Andrew Barnert abarnert at yahoo.com
Tue Oct 29 05:15:52 CET 2013


On Oct 28, 2013, at 17:41, Tim Peters <tim.peters at gmail.com> wrote:

> [Ron Adam]
>>> We also need to remember that slicing is also used for inserting things.
>>> 
>>>>>> a = list("python")
>>>>>> b = list("PYTHON")
>>>>>> a[::2] = b[::2]
>>>>>> a
>>> ['P', 'y', 'T', 'h', 'O', 'n']
> 
> [Andrew Barnert]
>> I was about to write the same thing. Half the mails so far have said things like "you don't
>> need to do [i: j:k] because you can do [m:n:o][::p]".
> 
> You must be missing most of the messages, then ;-)

For example, the whole sub discussion starting with Bruce Leban's post, which I'll quote here:

> (A) '012345678'[::-2] == '86420'
>     '0123456789'[::-2] == '97531'
> 
> or:
> 
> (B) '012345678'[::-2] == '86420'
>     '0123456789'[::-2] == '86420'
> 
> If (A) I can get the (B) result by writing [::2][::-1] but if (B), I'm forced to write:
> 
> s[0 if len(s) % 2 == 1 else 1::2]

The idea is that A (today's behavior) is fine because you can get the B result (one of the proposals, which Bruce apparently didn't like) with two slices. 

Someone then pointed out that the proposal is equally fine because, despite what Bruce suggested, you can get the A result with two slices.

But if you take away the ability to specify A in a single slice, you take away the ability to assign to A.

Imagine I'd written s[:-5:-2]=1, 3 (or equivalently s[:5:-2]) and the language changed to make this now replace the 8 and 6 instead of the 9 and 7. How would I change my code to get the previous behavior back?

It's quite possible no one has ever intentionally written such code.
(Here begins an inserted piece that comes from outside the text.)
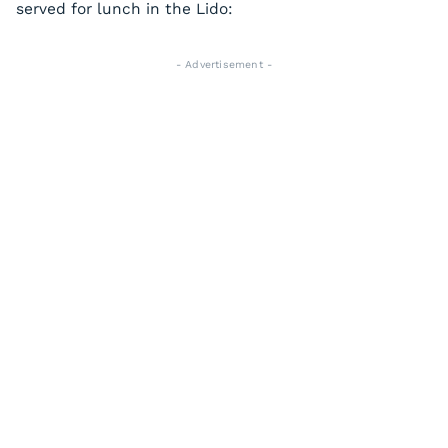
served for lunch in the Lido:
- Advertisement -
Or, even if they _have_, that they shouldn't have. (You can hardly call something readable if you have to sit down and work through what it would do to various sequences.) And correctly supporting such nonexistent code has been a burden on every custom sequence ever implemented.

So, a proposal that makes strides < -1 with non-None end points into an error (as some of them have) seems reasonable.

But I think a proposal that changes the meaning of such slices into something different (as some of them have) is a lot riskier. (Especially since many custom sequences that didn't implement slice assignment in the clever way would have to be rewritten.)

>> But that doesn't work with assignment; you're just assigning to the temporary copy
>> of the first slice.
>> ...
> 
> Do you have a specific example of a currently-working slice assignment
> that couldn't easily be done under proposed alternatives?

s[:-4:-2]=1, 2

This replaces the last and antepenultimate elements, whether s is even or odd.

I suppose you could mechanically convert it to this:

s[-mid+2::2]=reversed((1,2))

But I don't know that I'd call that "easy".

The question is whether this is realistic code anyone would ever intentionally write.